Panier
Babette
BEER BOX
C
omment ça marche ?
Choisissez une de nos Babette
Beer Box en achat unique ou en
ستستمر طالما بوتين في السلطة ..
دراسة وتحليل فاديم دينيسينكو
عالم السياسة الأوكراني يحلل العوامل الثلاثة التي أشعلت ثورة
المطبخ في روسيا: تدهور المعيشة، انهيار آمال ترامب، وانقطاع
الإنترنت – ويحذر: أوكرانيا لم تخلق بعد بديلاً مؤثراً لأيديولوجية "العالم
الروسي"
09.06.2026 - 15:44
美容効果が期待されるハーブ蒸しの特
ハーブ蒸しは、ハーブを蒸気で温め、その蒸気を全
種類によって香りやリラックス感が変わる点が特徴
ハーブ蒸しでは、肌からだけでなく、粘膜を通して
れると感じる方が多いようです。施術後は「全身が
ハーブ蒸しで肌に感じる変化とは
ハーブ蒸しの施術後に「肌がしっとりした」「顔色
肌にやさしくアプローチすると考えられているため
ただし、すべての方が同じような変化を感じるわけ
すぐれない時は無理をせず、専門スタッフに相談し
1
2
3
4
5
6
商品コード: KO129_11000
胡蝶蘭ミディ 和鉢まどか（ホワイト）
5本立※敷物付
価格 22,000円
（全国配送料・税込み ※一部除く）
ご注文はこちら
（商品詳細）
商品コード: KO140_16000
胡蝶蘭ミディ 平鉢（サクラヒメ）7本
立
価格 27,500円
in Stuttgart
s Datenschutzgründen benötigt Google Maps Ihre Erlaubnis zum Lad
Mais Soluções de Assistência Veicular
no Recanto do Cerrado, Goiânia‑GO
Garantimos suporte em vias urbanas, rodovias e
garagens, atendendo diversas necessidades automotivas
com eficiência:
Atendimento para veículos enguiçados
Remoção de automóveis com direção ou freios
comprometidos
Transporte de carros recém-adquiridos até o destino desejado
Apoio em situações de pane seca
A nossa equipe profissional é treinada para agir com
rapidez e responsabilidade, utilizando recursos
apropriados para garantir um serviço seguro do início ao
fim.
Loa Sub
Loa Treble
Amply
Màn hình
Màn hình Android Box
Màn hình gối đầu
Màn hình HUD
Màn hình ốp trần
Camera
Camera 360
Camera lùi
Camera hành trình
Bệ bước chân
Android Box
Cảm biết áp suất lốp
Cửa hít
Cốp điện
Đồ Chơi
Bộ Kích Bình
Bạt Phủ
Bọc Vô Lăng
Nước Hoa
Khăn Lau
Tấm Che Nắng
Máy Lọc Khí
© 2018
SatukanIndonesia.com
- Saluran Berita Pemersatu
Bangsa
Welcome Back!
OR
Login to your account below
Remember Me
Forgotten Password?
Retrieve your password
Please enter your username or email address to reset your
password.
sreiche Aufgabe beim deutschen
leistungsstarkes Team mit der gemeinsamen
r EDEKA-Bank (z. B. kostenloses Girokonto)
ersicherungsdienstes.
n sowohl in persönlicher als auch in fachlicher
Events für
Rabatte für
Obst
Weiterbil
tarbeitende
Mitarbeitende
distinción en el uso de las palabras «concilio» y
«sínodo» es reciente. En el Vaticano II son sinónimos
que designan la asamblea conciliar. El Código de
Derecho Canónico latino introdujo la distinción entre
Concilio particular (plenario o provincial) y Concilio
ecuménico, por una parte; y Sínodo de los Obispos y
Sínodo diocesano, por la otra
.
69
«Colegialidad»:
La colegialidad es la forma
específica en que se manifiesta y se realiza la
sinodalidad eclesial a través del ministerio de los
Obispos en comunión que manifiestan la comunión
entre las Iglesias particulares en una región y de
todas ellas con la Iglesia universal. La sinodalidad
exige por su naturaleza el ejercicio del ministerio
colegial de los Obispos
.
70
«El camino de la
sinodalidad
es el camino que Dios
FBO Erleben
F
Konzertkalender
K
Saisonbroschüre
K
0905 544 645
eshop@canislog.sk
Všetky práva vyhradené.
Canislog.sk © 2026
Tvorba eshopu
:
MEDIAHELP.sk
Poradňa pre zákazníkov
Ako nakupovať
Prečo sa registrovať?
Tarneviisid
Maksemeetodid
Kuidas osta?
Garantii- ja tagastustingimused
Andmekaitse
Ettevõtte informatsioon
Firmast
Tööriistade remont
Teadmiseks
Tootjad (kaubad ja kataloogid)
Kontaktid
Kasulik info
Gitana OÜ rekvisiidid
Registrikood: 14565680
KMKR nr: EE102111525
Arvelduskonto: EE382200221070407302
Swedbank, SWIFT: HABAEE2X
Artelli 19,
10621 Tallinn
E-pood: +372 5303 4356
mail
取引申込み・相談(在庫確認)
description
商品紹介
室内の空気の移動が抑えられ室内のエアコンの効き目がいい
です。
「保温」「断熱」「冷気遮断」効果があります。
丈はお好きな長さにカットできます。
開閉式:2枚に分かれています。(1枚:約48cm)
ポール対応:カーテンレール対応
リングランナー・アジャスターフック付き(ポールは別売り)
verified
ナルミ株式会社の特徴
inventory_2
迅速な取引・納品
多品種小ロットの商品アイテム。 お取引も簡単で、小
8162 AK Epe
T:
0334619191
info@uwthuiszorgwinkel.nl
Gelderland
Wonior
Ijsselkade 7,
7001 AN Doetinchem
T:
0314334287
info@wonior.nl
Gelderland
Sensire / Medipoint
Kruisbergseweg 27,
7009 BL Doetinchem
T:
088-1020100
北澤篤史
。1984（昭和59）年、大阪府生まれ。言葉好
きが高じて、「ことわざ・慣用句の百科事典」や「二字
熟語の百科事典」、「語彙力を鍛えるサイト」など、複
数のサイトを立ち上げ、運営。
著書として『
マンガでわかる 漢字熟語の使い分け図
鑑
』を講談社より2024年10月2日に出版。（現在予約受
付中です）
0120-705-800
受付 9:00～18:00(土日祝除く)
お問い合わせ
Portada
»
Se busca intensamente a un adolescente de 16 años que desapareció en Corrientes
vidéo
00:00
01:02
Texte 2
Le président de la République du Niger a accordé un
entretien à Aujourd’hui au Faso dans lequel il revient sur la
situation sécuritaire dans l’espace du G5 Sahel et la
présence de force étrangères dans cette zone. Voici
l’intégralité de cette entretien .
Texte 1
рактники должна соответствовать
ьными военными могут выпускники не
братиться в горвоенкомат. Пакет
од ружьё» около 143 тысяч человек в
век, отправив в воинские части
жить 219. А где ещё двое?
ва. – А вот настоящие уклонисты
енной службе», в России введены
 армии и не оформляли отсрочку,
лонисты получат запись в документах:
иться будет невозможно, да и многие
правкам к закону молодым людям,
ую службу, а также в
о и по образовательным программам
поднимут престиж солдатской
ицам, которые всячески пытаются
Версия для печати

WHAT IS REQUIRED: Lines from the start of the entries through the one containing "ハーブ蒸しで肌に感じる変化とは" are to be set down again exactly, both ends included.

WRITTEN SOLUTION:
Panier
Babette
BEER BOX
C
omment ça marche ?
Choisissez une de nos Babette
Beer Box en achat unique ou en
ستستمر طالما بوتين في السلطة ..
دراسة وتحليل فاديم دينيسينكو
عالم السياسة الأوكراني يحلل العوامل الثلاثة التي أشعلت ثورة
المطبخ في روسيا: تدهور المعيشة، انهيار آمال ترامب، وانقطاع
الإنترنت – ويحذر: أوكرانيا لم تخلق بعد بديلاً مؤثراً لأيديولوجية "العالم
الروسي"
09.06.2026 - 15:44
美容効果が期待されるハーブ蒸しの特
ハーブ蒸しは、ハーブを蒸気で温め、その蒸気を全
種類によって香りやリラックス感が変わる点が特徴
ハーブ蒸しでは、肌からだけでなく、粘膜を通して
れると感じる方が多いようです。施術後は「全身が
ハーブ蒸しで肌に感じる変化とは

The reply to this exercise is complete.